Before major surgery is performed, a complete pre-anaesthetic work-up is required. In elderly patients this usually would include ECG, urine tests, hematology and blood tests. Cross match of blood is routine also, as a high percentage of patients receive a blood transfusion. Pre-operative planning requires accurate Xrays of the affected joint, implant design selecting and size-matching to the xray images (a process known as templating).
A few days’ hospitalization is followed by several weeks of protected function, healing and rehabilitation. This may then be followed by several months of slow improvement in strength and endurance.
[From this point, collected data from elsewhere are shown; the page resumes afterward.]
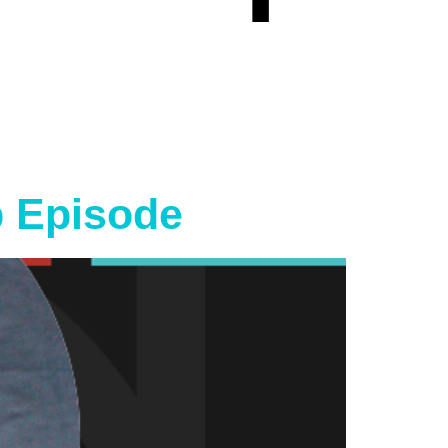
p Episode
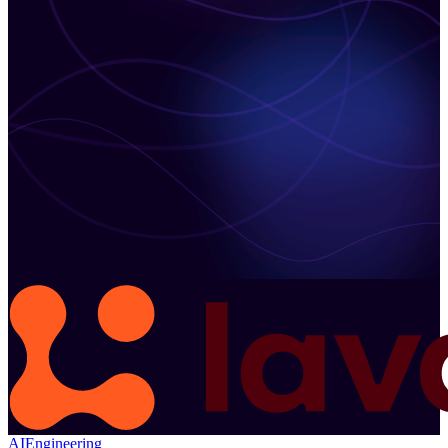
AI
Engineering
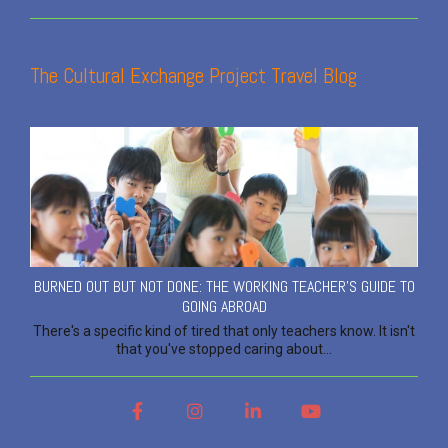
The Cultural Exchange Project Travel Blog
BURNED OUT BUT NOT DONE: THE WORKING TEACHER'S GUIDE TO
GOING ABROAD
There's a specific kind of tired that only teachers know. It isn't
that you've stopped caring about...
Facebook
Instagram
LinkedIn
YouTube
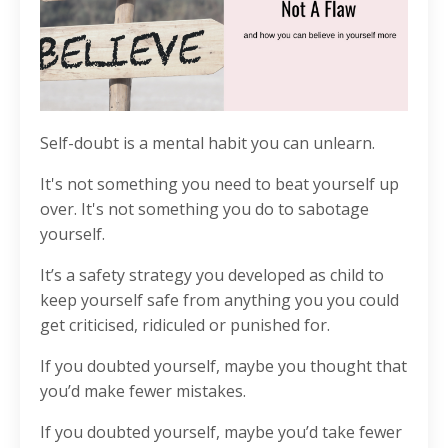
Self-doubt is a mental habit you can unlearn.
It's not something you need to beat yourself up
over.
It's not something you do to sabotage
yourself.
It’s a safety strategy you developed as child to
keep yourself safe from anything you you could
get criticised, ridiculed or punished for.
If you doubted yourself, maybe you thought that
you’d make fewer mistakes.
If you doubted yourself, maybe you’d take fewer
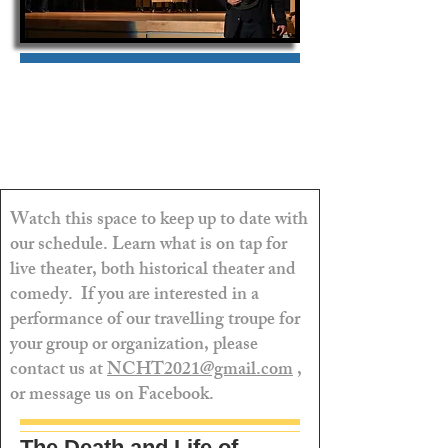
Watch this space to keep up to date with
our schedule. Learn what is on tap for
live theater, both historical theater and
comedy. If you are interested in a
performance of our travelling troupe for
your group or organization, please
contact us at
NCHT2021@gmail.com
,
or message us on Facebook.
The Death and Life of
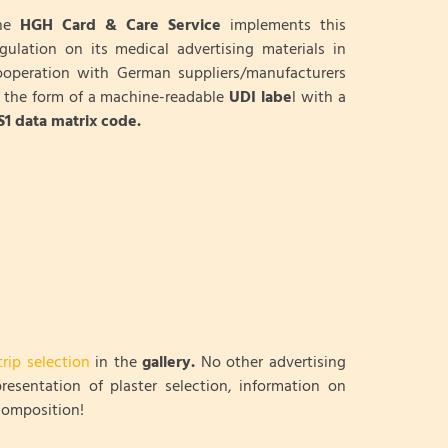
he
HGH Card & Care Service
implements this
egulation on its medical advertising materials in
ooperation with German suppliers/manufacturers
n the form of a machine-readable
UDI labe
l with a
S1 data matrix code.
trip selection
in the
gallery.
No other advertising
resentation of plaster selection, information on
 composition!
Early mobilisation of the patient is thought to be the key to reducing the chances of complications such as venous thromboembolism and Pneumonia. Modern practice is to mobilize patients as soon as possible and ambulate with walking aids when tolerated. Depending on the joint involved and the pre-op status of the patient, the time of hospitalization varies from 1 day to 2 weeks, with the average being 4–7 days in most regions.
Physiotherapy is used extensively to help patients recover function after joint replacement surgery. A graded exercise programme is needed initially, as the patients’ muscles take time to heal after the surgery; exercises for range of motion of the joints and ambulation should not be strenuous. Later when the muscles have healed, the aim of exercise expands to include strengthening and recovery of function.